Jacky a fait une pause. J’ai cru reconnaître la voix d’Émilienne.
« Elle est morte cette nuit… » Sa voix s’est mouillée.
« Je t’attends. »
J’ai bredouillé je ne sais plus quoi. La première bouffée de cigarette
m’a paru aigre. Paul dormait toujours. J’ai pensé, voilà, c’est arrivé…
Et j’étais presque soulagé. Un merle, sinistre comme un muezzin, a jeté
un cri perçant sur la ville grise de sommeil.
L’eau tiède de la douche m’a semblé glaciale. Progressivement, je me
suis laissé envelopper par l’eau de plus en plus chaude. Je ne sentais
rien. Ni le froid ni le chaud.
Paul a buté contre la porte de la salle de bains, les yeux mi-clos, il avait une tête de cocker qui aurait perdu sa laisse.
« Ludo, c’était qui ? Encore ce raseur de Max ? Qu’est-ce qu’il voulait
? Sa voiture est encore en panne ? J’ai pas le temps de passer le
chercher… J’en ai marre de ses séances de pelotage pendant que je passe
les vitesses… »
Je n’ai rien répondu. Bizarrement, la douceur de la voix de Paul a
ravivé la douleur dissimulée sous la mollesse humide du savon.
« Je pars pour Fresville, aux Trois Basile. Elle est morte… C’était Jacky. »
Je me suis rincé. Hors de la douche, Paul m’a serré contre lui. Ses
yeux gris étaient deux flaques de tristesse dans le petit matin. La
chaleur de sa peau m’a fait frissonner. Une crampe s’est installée là,
dans le creux de mon estomac.
« Laisse-moi… »
Il a posé sa main sur mon épaule.
Et toujours cette crampe, comme un étau au milieu du bide. Inspirer,
expirer, souffler. Inspirer, expirer, souffler. Ne pas s’émouvoir, ne
pas pleurer, ne pas s’apitoyer…
La concierge est dans l’escalier. Merci de ne pas la déranger.
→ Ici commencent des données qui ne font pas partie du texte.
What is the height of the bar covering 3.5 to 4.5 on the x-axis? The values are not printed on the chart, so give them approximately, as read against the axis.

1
Paul a bu son café. Il a traîné, indécis, ne sachant pas comment me
laisser là. Tous les matins, il lambine, perd ses clés, les retrouve,
prolonge les jeux et les caresses, agace Rip et s’évanouit soudain,
aspiré par son retard. Il m’a embrassé dans le cou, a disparu sans
bruit, avalé par l’escalier.
La porte refermée, le silence de l’appartement m’a un peu apaisé. Le
chien Rip est venu me lécher les mains. Il faisait sa tête de phoque :
museau aplati et regard en point d’interrogation.
« Rip, on va se promener. À la campagne… aux Trois Basile. » À ce nom, il a remué la queue et s’est mis à japper.
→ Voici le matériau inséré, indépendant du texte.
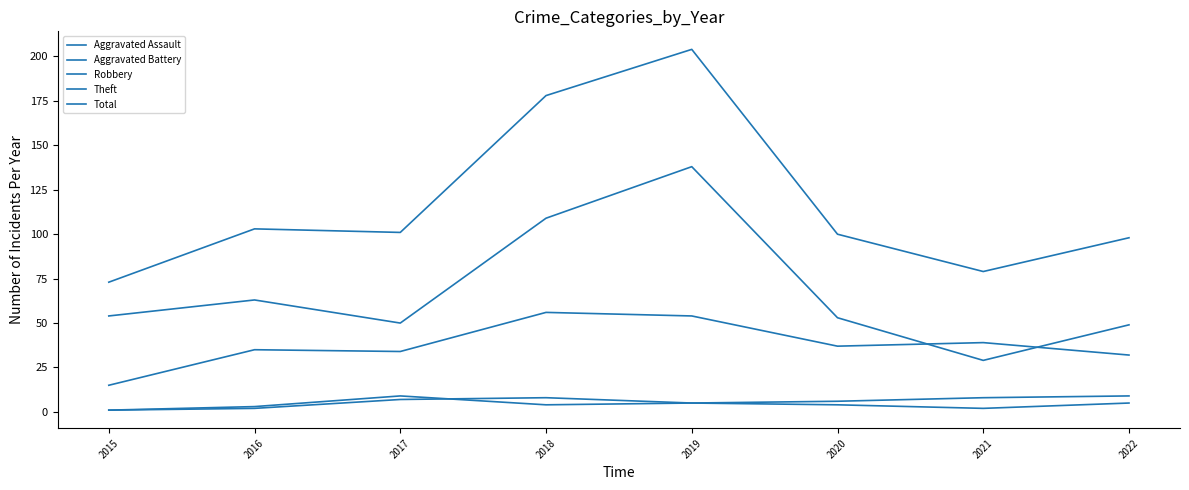

Is it true that Theft equals 63 at 2019?

False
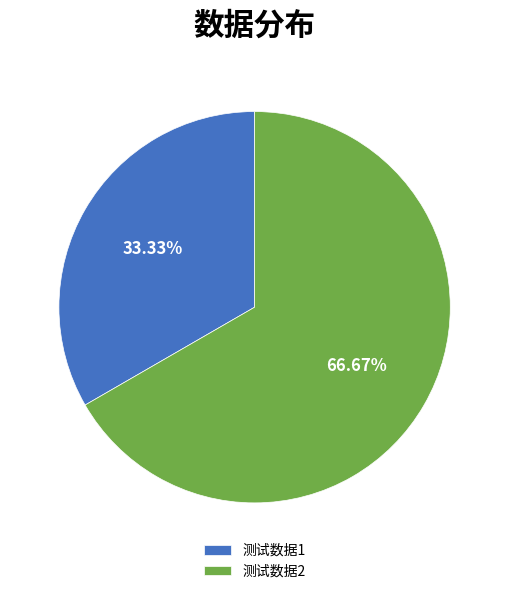

Is it true that 测试数据1 is 33% of the pie?

True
J’ai fini le café tiède en fumant ma cigarette. La douleur s’était
rendormie. Anesthésie générale. La valise bouclée, le chien sur les
talons, j’ai quitté Paul, l’appartement, comme un voleur. Ce n’était ni
une fuite ni un abandon. Je suis parti là où l’on n’avait plus besoin
de moi. Rip a bondi quand il a vu la laisse et le collier. Dehors, il a
flairé la voiture et s’est arrêté d’aboyer. Installé sur le siège
avant, comme un passager contrarié, le museau entre les pattes, il a
soupiré et a semblé s’endormir. En quittant la ville, la pluie a
commencé à diluer le paysage. Dans six heures, nous serions arrivés.
Tout était gris. J’ai pensé aux yeux de Paul.